> Data extract
-- Opening Marker --
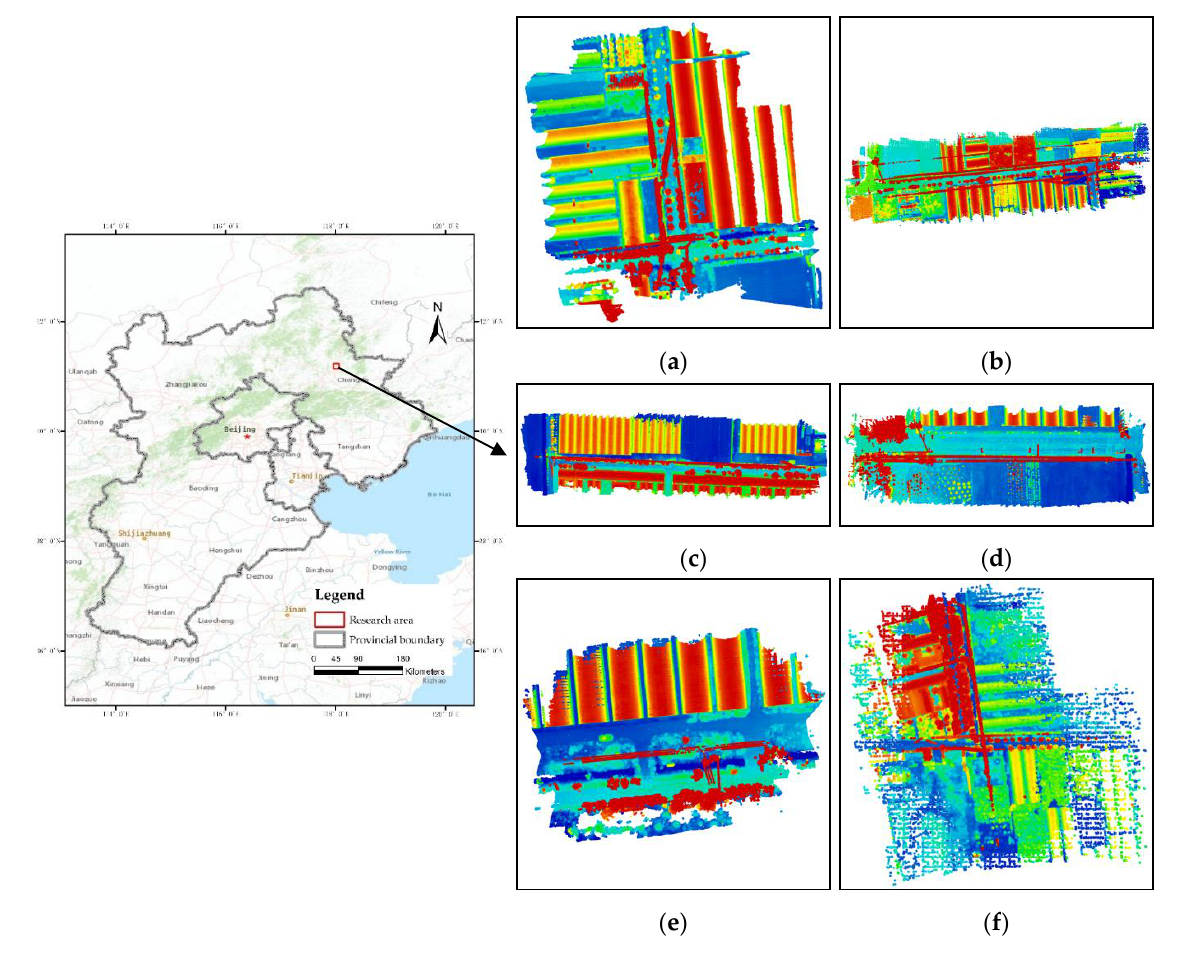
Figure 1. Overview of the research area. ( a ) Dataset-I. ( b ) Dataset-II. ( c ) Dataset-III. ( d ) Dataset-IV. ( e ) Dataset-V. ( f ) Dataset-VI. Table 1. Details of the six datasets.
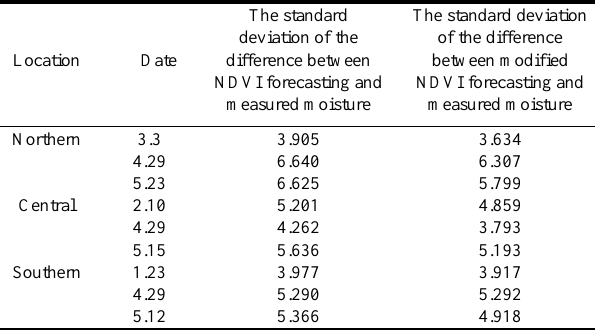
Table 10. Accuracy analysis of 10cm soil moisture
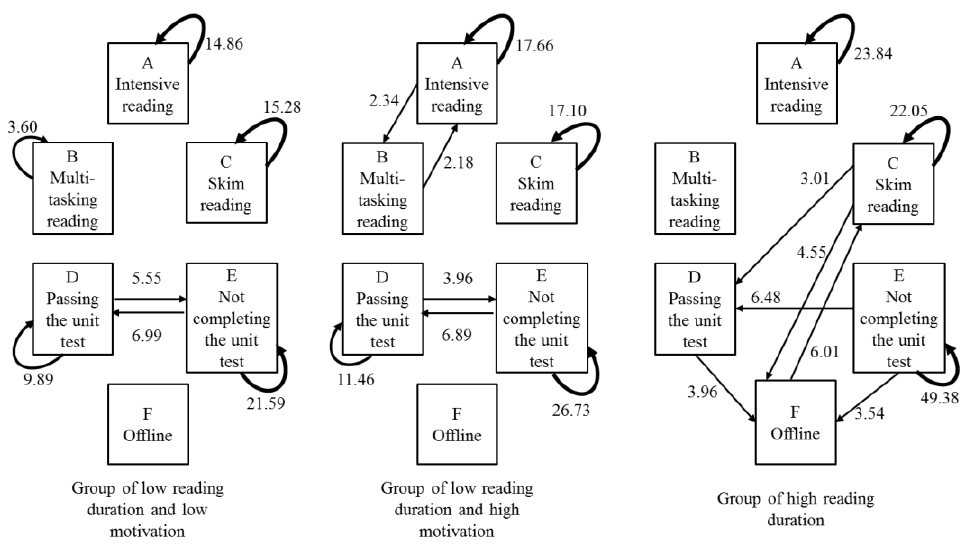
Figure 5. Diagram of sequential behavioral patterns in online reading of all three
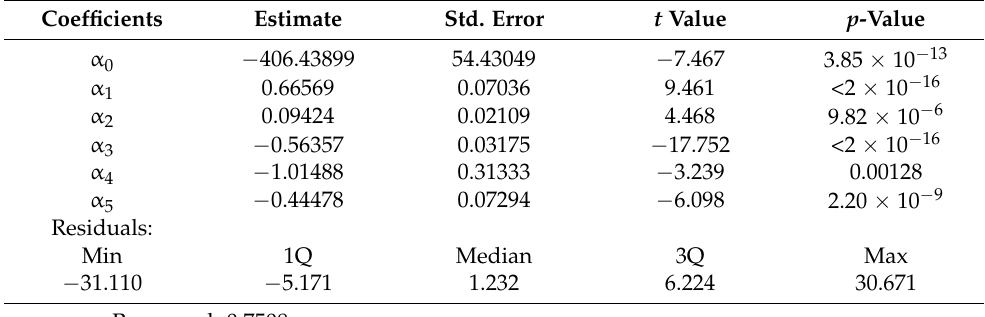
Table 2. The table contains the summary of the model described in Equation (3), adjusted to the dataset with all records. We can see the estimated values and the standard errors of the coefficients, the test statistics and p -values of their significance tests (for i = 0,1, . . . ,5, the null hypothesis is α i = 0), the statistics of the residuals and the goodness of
-- Closing Marker --
> Aim of the exercise
Repeat the line that contains "Figure 5. Diagram" and each line after it, through the last line of the listing, exactly and alone; pictures stay out of the repeat.

> Answer to the problem
Figure 5. Diagram of sequential behavioral patterns in online reading of all three
Table 2. The table contains the summary of the model described in Equation (3), adjusted to the dataset with all records. We can see the estimated values and the standard errors of the coefficients, the test statistics and p -values of their significance tests (for i = 0,1, . . . ,5, the null hypothesis is α i = 0), the statistics of the residuals and the goodness of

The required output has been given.